1. Even Dream Theater make mistakes! (Yep, it’s true, there’re quite a few bum notes in there!!!)

2. Even in his younger days, vocalist James LaBrie struggled replicating all the recorded vocals live. Bless ‘im for trying, though.

3. Dream Theater’s early shows had intermissions. Weird.

Strange things to take out of this, I know, but there we go. ‘New York City 03/04/93’ is a nice little nugget of joy for fans of Dream Theater, but as far as live albums go, it’ll take a lot to improve upon ‘Live at Budokan’, ‘Score’ or ‘Live Scenes from New York’.
This here is something of a Holy Grail for the early DT fan. A complete show from the Images & Words tour, before Kevin Moore left the band, before James LaBrie busted his voice for years, and before they finished writing a certain song that is arguably (argued by me) their single crowning achievement, and instead played it as a work-in-progress version.

The more I listen to Images & Words and the rest of their output, the clearer it becomes that it stands head and shoulders above the rest of their full length albums. The reason most likely is that because of the label problems and the frustratingly unfruitful search for a new vocalist they had years and years time to hone the material, making it extremely colourful and sophisticated. Pure instrumental magic, and when they did in the end find their vocalist, he fit the material perfectly.

Recorded at home turf slightly before the Marquee show, the band in general are in good shape, if that's a surprise to anyone. There actually are some rare sloppier moments and plain fuck-ups, like in the beginning of Take the Time when Moore misses his cue, but they're quite few and far between. The setlist is obviously mostly excellent given the album they were promoting, and a couple of future B-sides make an appearance as well. Detracting from the excellence is The Killing Hand, which could've been replaced by four or five better tracks from the debut album, and the less said about the drum solo interrupting The Ytse Jam the better.

LaBrie isn't having his strongest night here.
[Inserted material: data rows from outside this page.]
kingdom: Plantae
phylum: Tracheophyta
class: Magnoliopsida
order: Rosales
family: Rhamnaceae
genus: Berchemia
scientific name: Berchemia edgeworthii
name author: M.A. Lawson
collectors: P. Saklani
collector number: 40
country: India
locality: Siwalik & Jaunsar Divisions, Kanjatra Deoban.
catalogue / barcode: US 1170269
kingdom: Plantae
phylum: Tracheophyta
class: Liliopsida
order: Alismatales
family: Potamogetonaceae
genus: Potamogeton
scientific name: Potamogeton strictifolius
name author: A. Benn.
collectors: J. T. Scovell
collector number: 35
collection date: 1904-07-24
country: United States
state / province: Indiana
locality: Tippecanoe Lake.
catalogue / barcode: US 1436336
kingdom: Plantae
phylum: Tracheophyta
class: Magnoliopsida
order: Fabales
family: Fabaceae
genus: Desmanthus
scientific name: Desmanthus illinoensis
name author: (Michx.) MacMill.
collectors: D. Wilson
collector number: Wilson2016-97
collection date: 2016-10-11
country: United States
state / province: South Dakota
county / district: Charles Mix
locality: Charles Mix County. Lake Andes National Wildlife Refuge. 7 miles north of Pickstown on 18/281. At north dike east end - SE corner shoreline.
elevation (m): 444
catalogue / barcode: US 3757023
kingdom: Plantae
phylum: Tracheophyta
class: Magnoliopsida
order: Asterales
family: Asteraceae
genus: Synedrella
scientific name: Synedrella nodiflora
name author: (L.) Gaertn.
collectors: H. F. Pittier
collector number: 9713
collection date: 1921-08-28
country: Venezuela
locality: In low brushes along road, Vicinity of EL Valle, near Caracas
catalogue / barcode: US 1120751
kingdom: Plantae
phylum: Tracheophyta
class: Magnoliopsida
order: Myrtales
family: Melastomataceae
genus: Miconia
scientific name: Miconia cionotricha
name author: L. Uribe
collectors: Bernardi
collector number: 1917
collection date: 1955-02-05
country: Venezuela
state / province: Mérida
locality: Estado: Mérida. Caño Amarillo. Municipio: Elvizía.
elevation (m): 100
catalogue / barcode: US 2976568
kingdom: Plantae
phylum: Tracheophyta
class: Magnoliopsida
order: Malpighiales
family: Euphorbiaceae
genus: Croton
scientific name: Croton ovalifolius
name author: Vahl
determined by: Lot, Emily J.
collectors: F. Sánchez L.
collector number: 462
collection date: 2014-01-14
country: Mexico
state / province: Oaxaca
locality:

Far too often he ends up wobbling somewhere around the correct pitch even in lower registers (in all fairness that's probably due to monitor problems rather than lack of skill, but for the listener it makes very little difference), and when his tour-strained range is not enough for the higher notes, he usually resorts to a croaking, ugly falsetto. But what he missed in accuracy he surprisingly well makes up in raw, gutsy delivery, and while he may at times come off as a slightly feminine choirboy with no real threat to his snarl, here he manages to be quite convincing. The chorus of Pull Me Under is my favourite example of this.

Historically the most interesting song is obviously the halfway-there-version of A Change of Seasons. And I say it was very very wise of them to leave it on the shelf for a few years. The structure of the song is very much ready, but the intro would be fleshed out a couple of minutes worth, a lot of the lyrics would be reworked, vocal arrangements would go through a lot of refining, and some soloing sections would be completely replaced. It might me just the force of habit of listening to the final version, but I'm still going to say that every single change they made was for the better, and this version is valuable mostly for being historically interesting.

When you see the word "bootleg", the first question is obviously the sound quality. And as far as bootlegs go, official or not, this one is rather a good one. A quite clear soundboard recording, with some variance in quality. Most of the time the instruments are well in balance, but at times it may feel difficult to find Petrucci in the mix. But most of the time it's fine.

If you have a choice betweeen Live at the Marquee and this one, don't hesitate to spend a few extra bucks, euros, what have you. The slightly inferior sound and performance quality are made up in the extensive set list. This is a very good live album.